I have 4 cats in my group…mommy & 3 babies now 3 yrs old all spayed vaxed neutered…this winter an un neutered male bully has showed up…I think he was abandoned by a neighbor who moved away…I want to try & trap but in the meantime any suggestions…he’s keeping my babies from their food 😢😢I’m trying to slowly get my 3 yr olds to come inside & he’s disrupting process any help is appreciated


----------



## Mosi (May 17, 2021)

Can you get close to the male cat? Pick him up, since he was a pet? If so, I suggest you do so and take him to the humane society or an anial shelter where he could get a new home.
If you cannot catch him...
I recommend you call the nearest humane socisty, ASPCA, or shelter, and ask them for advice on how to trap the new cat. Some places will even rent the traps to you for that purpose. Once the cat is trapped and neutered, they can, assuming the cat was a pet and is not completely wild, put the cat up for adoption and with luck he will be adopted by someone far away from you!

Maybe you can somehow get the three you are making into pets into a place where they will not get caught in the trap until the male is caught.
Another possibility is to call the shelter and ask them if they will come and trap or catch the cat for you.
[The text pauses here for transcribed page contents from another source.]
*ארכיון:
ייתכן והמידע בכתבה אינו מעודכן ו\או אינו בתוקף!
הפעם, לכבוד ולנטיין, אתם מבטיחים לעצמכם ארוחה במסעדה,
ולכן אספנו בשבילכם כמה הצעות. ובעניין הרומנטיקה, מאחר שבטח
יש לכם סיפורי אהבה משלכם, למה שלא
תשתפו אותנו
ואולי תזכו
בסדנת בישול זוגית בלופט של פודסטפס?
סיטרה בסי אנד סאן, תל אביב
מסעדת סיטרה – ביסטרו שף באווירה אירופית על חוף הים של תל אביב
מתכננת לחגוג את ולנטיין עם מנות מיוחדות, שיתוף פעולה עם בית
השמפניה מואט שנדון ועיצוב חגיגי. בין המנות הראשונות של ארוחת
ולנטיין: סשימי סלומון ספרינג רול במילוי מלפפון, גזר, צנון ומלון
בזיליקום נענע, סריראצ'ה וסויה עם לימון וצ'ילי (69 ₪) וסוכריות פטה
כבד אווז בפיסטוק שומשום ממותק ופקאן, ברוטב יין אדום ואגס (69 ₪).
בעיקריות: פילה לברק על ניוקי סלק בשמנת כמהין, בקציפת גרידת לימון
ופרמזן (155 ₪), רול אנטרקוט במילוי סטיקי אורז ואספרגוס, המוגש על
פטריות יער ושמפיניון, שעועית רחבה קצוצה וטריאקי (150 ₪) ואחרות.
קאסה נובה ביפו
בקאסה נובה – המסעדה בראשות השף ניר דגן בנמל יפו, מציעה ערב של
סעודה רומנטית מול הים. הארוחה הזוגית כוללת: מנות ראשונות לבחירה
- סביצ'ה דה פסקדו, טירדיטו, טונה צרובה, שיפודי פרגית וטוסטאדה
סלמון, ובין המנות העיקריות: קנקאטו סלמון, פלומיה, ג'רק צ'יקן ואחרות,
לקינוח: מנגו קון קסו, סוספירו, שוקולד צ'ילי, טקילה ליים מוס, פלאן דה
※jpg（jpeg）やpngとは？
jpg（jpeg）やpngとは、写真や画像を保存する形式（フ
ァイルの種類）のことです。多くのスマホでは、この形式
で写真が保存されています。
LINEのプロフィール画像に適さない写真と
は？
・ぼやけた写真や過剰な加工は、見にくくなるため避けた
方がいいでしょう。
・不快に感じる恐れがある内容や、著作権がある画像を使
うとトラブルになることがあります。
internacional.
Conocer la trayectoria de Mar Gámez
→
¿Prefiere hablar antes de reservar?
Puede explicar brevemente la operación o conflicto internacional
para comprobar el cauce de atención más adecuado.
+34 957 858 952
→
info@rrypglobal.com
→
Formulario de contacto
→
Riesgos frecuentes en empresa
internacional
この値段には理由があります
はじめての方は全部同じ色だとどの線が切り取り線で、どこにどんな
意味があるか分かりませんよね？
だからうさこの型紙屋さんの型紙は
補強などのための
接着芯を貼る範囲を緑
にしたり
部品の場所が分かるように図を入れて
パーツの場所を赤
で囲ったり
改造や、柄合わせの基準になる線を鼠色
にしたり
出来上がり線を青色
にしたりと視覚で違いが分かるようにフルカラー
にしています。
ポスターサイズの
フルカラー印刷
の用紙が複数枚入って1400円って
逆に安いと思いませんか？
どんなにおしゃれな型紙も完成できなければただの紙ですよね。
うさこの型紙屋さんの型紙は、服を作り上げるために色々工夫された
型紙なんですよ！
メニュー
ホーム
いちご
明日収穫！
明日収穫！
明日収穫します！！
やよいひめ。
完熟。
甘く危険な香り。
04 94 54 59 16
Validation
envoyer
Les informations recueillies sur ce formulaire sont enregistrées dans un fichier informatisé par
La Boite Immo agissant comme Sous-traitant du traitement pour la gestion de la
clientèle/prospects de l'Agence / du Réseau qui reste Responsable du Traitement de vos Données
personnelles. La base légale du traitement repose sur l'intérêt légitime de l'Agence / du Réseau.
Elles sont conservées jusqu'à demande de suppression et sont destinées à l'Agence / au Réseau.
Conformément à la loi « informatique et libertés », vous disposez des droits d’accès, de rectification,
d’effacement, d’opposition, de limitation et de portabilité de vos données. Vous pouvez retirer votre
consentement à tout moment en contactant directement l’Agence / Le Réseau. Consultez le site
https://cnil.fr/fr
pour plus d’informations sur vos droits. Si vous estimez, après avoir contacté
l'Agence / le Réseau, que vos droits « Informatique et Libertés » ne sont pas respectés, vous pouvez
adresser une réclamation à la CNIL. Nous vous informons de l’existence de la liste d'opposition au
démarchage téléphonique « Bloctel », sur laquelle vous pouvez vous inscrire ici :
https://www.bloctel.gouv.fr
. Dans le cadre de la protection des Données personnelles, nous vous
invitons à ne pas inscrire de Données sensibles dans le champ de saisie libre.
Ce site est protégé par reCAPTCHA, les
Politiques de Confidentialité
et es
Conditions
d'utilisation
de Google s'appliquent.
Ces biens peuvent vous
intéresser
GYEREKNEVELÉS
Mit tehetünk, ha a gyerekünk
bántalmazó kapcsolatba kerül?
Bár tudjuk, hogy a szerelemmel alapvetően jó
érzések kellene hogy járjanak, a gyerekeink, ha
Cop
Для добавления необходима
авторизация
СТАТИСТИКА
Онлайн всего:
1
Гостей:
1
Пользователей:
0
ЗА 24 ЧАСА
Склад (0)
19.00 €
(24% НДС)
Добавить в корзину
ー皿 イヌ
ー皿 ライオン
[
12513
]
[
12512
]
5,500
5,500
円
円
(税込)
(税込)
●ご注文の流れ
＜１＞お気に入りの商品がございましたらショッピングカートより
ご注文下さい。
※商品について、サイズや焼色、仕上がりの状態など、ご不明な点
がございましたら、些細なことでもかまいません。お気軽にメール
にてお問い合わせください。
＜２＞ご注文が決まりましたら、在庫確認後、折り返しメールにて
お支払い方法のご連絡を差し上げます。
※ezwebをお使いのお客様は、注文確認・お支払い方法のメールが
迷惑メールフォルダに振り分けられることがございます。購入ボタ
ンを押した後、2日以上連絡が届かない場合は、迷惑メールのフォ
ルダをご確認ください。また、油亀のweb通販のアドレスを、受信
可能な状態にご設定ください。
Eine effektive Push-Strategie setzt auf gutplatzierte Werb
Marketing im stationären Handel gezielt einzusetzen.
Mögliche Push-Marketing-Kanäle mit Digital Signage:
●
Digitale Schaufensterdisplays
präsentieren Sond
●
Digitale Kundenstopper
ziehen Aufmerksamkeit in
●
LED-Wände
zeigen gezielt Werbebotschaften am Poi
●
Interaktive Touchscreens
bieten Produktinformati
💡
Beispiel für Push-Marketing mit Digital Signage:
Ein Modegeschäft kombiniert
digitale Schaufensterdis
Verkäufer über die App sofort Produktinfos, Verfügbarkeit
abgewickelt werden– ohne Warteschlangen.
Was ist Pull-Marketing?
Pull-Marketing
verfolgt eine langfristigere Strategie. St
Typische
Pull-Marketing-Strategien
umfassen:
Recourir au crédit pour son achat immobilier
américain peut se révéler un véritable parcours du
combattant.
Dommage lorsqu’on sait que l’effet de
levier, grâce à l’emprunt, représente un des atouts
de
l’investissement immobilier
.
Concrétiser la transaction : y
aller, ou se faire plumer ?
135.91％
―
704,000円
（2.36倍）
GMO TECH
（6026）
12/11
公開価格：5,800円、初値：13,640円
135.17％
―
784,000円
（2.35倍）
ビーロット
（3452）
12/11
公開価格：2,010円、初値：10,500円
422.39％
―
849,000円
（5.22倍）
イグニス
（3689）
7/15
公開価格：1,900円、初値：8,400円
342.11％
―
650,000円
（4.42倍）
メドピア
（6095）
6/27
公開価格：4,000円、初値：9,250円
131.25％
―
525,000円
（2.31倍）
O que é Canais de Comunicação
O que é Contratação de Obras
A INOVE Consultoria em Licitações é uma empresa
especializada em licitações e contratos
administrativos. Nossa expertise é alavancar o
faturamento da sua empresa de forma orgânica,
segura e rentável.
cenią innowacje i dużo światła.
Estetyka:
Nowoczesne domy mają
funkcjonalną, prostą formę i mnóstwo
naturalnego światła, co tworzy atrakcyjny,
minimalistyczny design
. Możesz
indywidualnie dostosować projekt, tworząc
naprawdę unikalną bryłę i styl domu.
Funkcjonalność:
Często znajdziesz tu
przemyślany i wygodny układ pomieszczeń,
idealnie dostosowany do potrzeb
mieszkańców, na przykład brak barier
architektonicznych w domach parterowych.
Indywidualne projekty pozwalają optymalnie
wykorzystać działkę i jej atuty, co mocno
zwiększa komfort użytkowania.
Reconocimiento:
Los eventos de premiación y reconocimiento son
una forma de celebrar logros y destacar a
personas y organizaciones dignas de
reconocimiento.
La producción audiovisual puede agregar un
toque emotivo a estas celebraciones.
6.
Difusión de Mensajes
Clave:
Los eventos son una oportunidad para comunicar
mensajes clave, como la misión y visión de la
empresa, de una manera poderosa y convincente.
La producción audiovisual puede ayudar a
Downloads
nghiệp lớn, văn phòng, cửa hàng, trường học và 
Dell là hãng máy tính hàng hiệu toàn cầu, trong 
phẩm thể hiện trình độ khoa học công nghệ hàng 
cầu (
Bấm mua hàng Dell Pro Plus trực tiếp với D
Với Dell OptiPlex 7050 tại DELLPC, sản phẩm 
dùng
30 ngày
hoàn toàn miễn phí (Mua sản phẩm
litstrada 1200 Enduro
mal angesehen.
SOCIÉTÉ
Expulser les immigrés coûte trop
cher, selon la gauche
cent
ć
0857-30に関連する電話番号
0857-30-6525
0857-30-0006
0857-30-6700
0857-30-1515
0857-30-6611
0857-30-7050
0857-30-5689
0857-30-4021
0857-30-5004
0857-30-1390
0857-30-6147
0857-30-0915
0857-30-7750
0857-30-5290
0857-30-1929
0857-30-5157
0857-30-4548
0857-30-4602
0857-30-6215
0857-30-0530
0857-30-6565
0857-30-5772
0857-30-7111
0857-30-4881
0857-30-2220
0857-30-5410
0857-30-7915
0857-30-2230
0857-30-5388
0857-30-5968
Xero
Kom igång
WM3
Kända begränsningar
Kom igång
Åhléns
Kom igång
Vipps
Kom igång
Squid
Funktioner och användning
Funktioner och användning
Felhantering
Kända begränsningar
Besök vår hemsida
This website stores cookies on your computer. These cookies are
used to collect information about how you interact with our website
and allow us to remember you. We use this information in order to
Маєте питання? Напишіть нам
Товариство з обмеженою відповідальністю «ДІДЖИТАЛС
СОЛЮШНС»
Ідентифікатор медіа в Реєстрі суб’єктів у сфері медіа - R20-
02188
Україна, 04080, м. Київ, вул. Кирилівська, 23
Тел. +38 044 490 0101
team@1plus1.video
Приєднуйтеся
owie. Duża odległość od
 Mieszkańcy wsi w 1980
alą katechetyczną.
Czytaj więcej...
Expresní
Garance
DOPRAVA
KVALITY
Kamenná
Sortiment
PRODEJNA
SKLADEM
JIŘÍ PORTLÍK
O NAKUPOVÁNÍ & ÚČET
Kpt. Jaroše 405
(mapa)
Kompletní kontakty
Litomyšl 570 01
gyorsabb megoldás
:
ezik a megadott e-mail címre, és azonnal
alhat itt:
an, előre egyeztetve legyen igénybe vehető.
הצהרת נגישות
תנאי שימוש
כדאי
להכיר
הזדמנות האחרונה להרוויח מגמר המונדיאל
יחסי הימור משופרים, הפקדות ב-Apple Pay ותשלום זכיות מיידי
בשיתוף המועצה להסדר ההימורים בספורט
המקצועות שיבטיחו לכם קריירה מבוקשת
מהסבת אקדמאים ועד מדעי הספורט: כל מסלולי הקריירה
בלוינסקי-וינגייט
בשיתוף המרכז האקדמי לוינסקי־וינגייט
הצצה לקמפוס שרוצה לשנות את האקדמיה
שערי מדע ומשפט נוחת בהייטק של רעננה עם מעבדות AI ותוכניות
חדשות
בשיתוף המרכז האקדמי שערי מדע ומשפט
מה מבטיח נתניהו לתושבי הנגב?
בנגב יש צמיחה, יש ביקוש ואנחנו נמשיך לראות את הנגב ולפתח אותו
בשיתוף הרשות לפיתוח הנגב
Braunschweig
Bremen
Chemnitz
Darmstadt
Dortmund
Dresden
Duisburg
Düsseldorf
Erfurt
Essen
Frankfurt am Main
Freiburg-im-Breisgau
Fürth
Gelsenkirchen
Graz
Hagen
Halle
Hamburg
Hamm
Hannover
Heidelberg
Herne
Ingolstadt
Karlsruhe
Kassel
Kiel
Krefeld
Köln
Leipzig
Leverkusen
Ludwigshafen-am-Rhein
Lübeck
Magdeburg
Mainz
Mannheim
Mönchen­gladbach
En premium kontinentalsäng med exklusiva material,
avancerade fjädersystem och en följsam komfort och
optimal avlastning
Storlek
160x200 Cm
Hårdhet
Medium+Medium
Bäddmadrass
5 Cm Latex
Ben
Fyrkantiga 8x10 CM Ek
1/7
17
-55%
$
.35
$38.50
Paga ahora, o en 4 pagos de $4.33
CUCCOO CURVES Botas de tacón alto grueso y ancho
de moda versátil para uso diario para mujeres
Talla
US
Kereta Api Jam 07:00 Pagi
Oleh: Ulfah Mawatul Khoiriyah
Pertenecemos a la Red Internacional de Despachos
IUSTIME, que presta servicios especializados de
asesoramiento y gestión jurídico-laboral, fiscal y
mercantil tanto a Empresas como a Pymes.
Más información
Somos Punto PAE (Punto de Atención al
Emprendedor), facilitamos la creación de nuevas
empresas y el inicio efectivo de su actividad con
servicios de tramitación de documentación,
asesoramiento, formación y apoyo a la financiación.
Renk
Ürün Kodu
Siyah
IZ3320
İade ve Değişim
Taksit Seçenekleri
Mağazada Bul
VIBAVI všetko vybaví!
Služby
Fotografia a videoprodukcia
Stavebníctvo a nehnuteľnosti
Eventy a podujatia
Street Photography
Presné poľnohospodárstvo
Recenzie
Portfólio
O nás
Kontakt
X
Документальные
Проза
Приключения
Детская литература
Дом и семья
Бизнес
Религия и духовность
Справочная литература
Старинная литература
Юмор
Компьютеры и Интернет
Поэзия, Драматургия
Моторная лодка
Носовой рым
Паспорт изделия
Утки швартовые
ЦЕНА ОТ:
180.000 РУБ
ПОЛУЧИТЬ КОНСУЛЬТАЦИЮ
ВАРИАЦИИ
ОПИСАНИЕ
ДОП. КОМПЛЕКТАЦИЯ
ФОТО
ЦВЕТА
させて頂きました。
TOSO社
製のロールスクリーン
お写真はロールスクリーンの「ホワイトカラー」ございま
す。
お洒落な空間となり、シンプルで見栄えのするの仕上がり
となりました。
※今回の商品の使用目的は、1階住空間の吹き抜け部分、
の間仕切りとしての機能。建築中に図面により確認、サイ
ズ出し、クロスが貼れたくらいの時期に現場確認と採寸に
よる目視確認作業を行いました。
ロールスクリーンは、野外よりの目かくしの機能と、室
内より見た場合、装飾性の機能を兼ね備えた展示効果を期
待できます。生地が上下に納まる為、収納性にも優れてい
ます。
Depending on where you live....some will and some will not, depending on how busy they are and how well staffed. 

The thing is that if you chase him away it may also scare the cats you want to bring indoors, so getting him caught/trapped asap seems to be the best thing.
Good luck!


----------



## Pattivee (10 mo ago)

Yeah I’m gonna have to try & trap this guy…I don’t mind him joining my other Ferals they are very accepting it’s just that he seems to be very territorial & a bully thank you for your suggestions they are helpful… dang shame smh


----------



## Pattivee (10 mo ago)

ValosMom said:


> how did it go? have you trapped him?
> 
> Also please make sure that if you call someone to trap him, that htey are taking him to a no-kill shelter.
> When I lived in Texas I was surprised at the amount of "shelters" that would kill kitties not even 24 hrs after trapping them  ...
> ...


Yes I know I’m hoping to neuter him & release again hoping it will make him less agressive idk 🤷‍♀️


----------



## Pattivee (10 mo ago)

Pattivee said:


> Yes I know I’m hoping to neuter him & release again hoping it will make him less agressive idk 🤷‍♀️


And yes I found out the hard way with the shelters 😭


----------